Les résultats du premier tour de la "Présidentielle" m'inspirent quelques réflexions spontanées et amères. J'ai milité pour le NON au projet de traité constitutionnel européen. C'est avec satisfaction que j'ai enregistré son rejet par le corps électoral en 2005. Or, je suis aujourd'hui abasourdi par le caractère versatile et l'inconséquence de celui-ci. En effet, il vient de plébiciter pour le second tour de fervents partisants de ce texte que l'un ou l'autre s'apprête à nous resservir allégé, peut-être, mais tout aussi indigeste.
La diversité des opposants à ce traité et la dynamique qu'elle avait engendré laissait présager une suite logique et constructive à cette union des tendances anti-libérales: une candidature unique et donc crédible. Je me rends compte après les péripéties de la campagne combien cet espoir était utopique.
Les figures emblématiques de ce rassemblement populaire sont vite retombées dans le chaudron de la cuisine politicienne. Elles ont essayé d'exploiter à leur profit la notoriété qu'elles avaient acquise à cette occasion.

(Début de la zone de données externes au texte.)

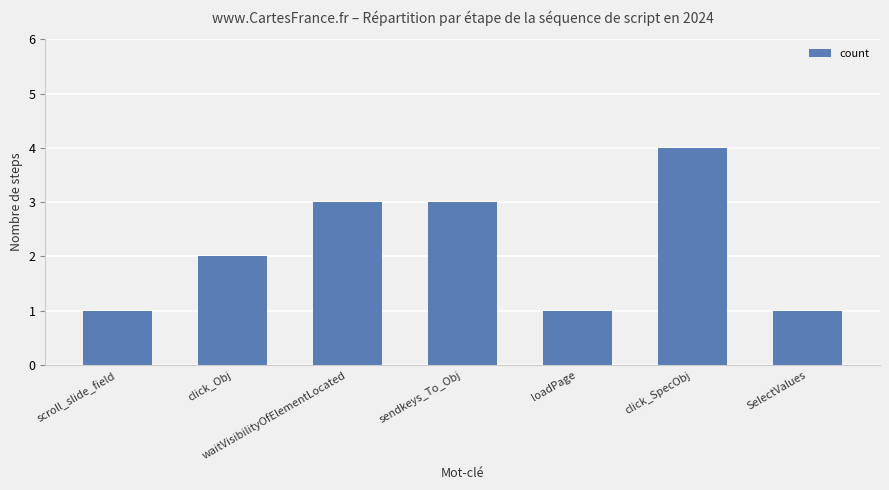

What is the difference between the values at sendkeys_To_Obj and loadPage?

2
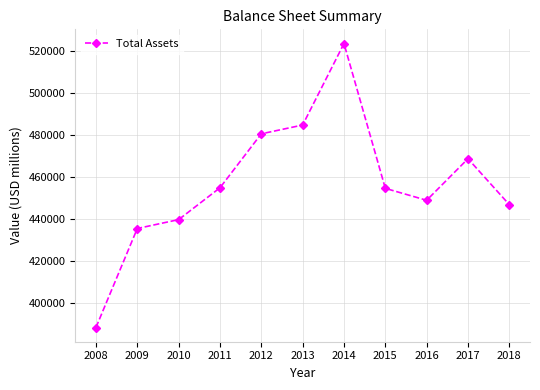

How many data points are less than 454439?

5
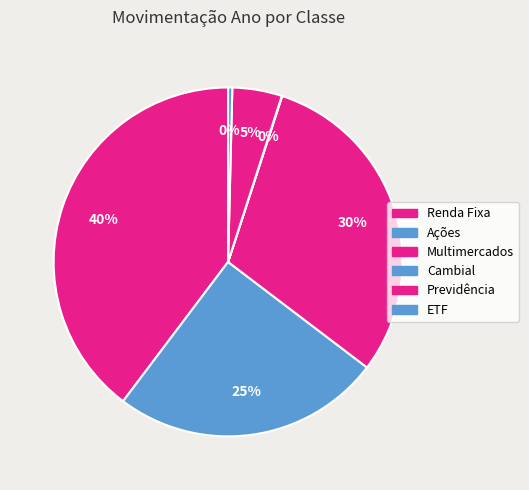

Which category has the biggest portion of the pie?

Renda Fixa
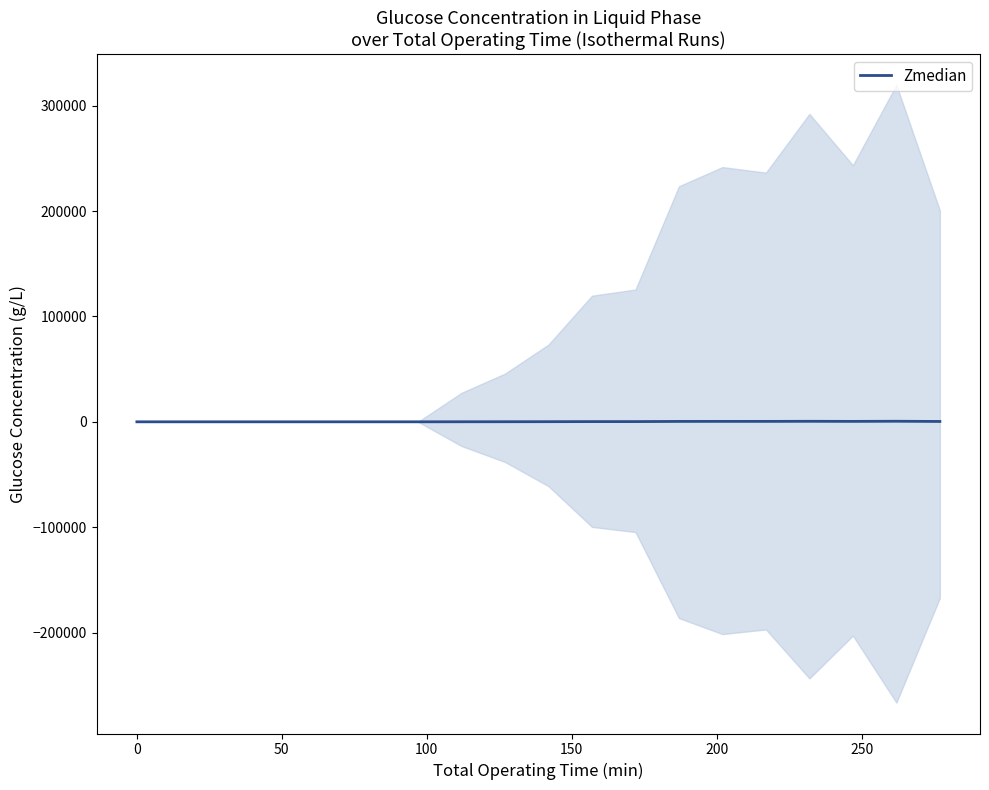

How many lines are shown in the chart?

1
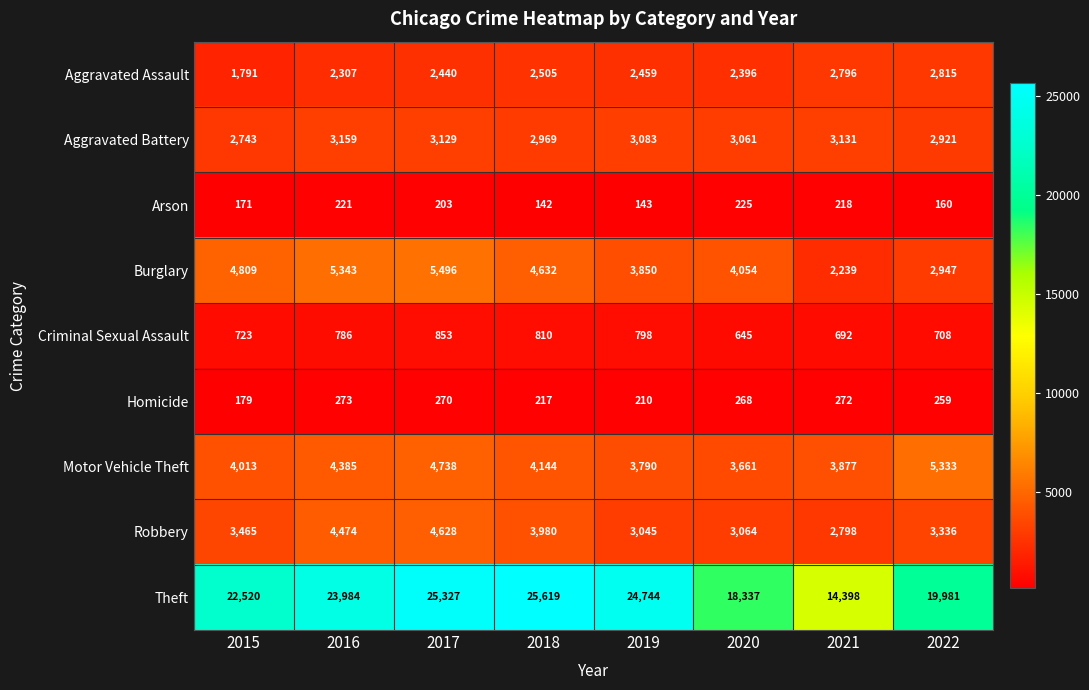

At which category does the chart reach its minimum across all series?

2018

A l'exception de Montebourg et Mélanchon qui, opportunistes, ont vite rejoint le giront du PS, pour les autres les conséquences sont catastrophiques. Ils ont obtenu des résultats dérisoires qu'ils vont, désormais, piteusement trimbaler.

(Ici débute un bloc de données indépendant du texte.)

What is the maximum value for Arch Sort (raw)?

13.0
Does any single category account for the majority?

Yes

Il en est, dont le sort m'indiffère, mais je suis particulièrement affecté par l'effondrement du P.C.F. J'en ai été membre pendant plus de 30 ans. Je l'ai quitté en raison de désaccords profonds avec les orientations imposées pas une direction en inadéquation avec la "base" et incapable de réagir salutairement à des situations inédites générées pas des évènements extérieurs.
Cependant je l'ai toujours soutenu -électoralement parlant- avec l'espoir qu'il se ressaisirait un jour. Il est maintenant à la croisée des chemins. Son choix scellera son avenir. Il y a des renoncements qui finissent par lasser les plus confiants.
Ceci n'est pas une conclusion. Je reviendrai prochainement sur ce sujet.